Saved data entries
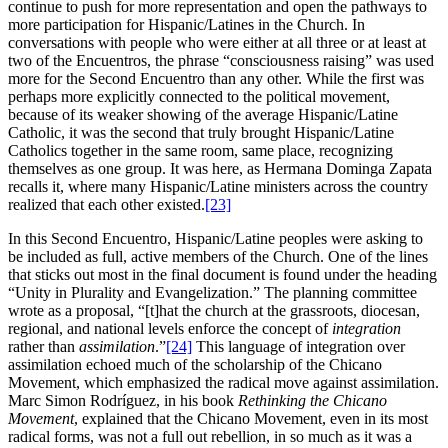
continue to push for more representation and open the pathways to
more participation for Hispanic/Latines in the Church. In
conversations with people who were either at all three or at least at
two of the Encuentros, the phrase “consciousness raising” was used
more for the Second Encuentro than any other. While the first was
perhaps more explicitly connected to the political movement,
because of its weaker showing of the average Hispanic/Latine
Catholic, it was the second that truly brought Hispanic/Latine
Catholics together in the same room, same place, recognizing
themselves as one group. It was here, as Hermana Dominga Zapata
recalls it, where many Hispanic/Latine ministers across the country
realized that each other existed.
[23]
In this Second Encuentro, Hispanic/Latine peoples were asking to
be included as full, active members of the Church. One of the lines
that sticks out most in the final document is found under the heading
“Unity in Plurality and Evangelization.” The planning committee
wrote as a proposal, “[t]hat the church at the grassroots, diocesan,
regional, and national levels enforce the concept of
integration
rather than
assimilation
.”
[24]
This language of integration over
assimilation echoed much of the scholarship of the Chicano
Movement, which emphasized the radical move against assimilation.
Marc Simon Rodríguez, in his book
Rethinking the Chicano
Movement
, explained that the Chicano Movement, even in its most
radical forms, was not a full out rebellion, in so much as it was a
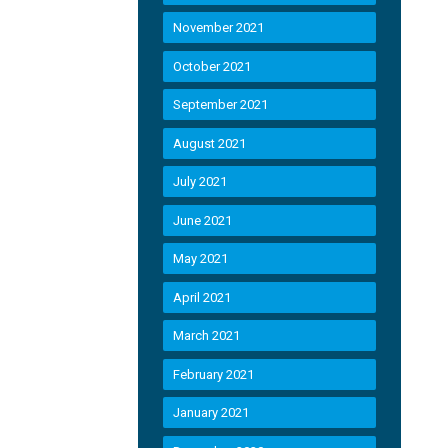
November 2021
October 2021
September 2021
August 2021
July 2021
June 2021
May 2021
April 2021
March 2021
February 2021
January 2021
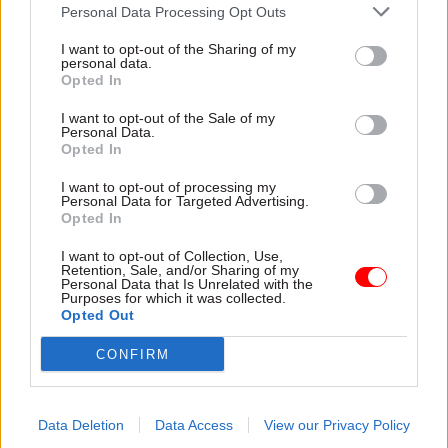
that although the UK had identified pandemics as
Personal Data Processing Opt Outs
a key risk, Covid-19 revealed how departments
I want to opt-out of the Sharing of my
failed to plan for measures such as economic
personal data.
Opted In
support and closing schools, and significantly
underestimated the potential impact of a new
I want to opt-out of the Sale of my
Personal Data.
infectious disease.
Opted In
They said departments had also struggled to
I want to opt-out of processing my
Personal Data for Targeted Advertising.
prioritise risks alongside other day-to-day
Opted In
pressures, while central coordination was weak,
I want to opt-out of Collection, Use,
and that a focus on efficiency meant
Retention, Sale, and/or Sharing of my
preparedness was generally only assessed when
Personal Data that Is Unrelated with the
Purposes for which it was collected.
crises occurred.
Opted Out
CONFIRM
Hodgkin and Sasse said that “important lessons”
from past exercises – some of them recent – had
not been applied, while key services had limited
Data Deletion
Data Access
View our Privacy Policy
spare or adaptable capacity when they entered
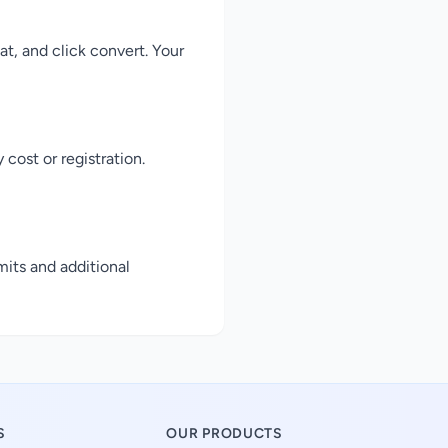
, and click convert. Your
cost or registration.
mits and additional
S
OUR PRODUCTS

What to do
Check each line above for the string "most" and copy every line that has it.

Final answer
that sticks out most in the final document is found under the heading
, explained that the Chicano Movement, even in its most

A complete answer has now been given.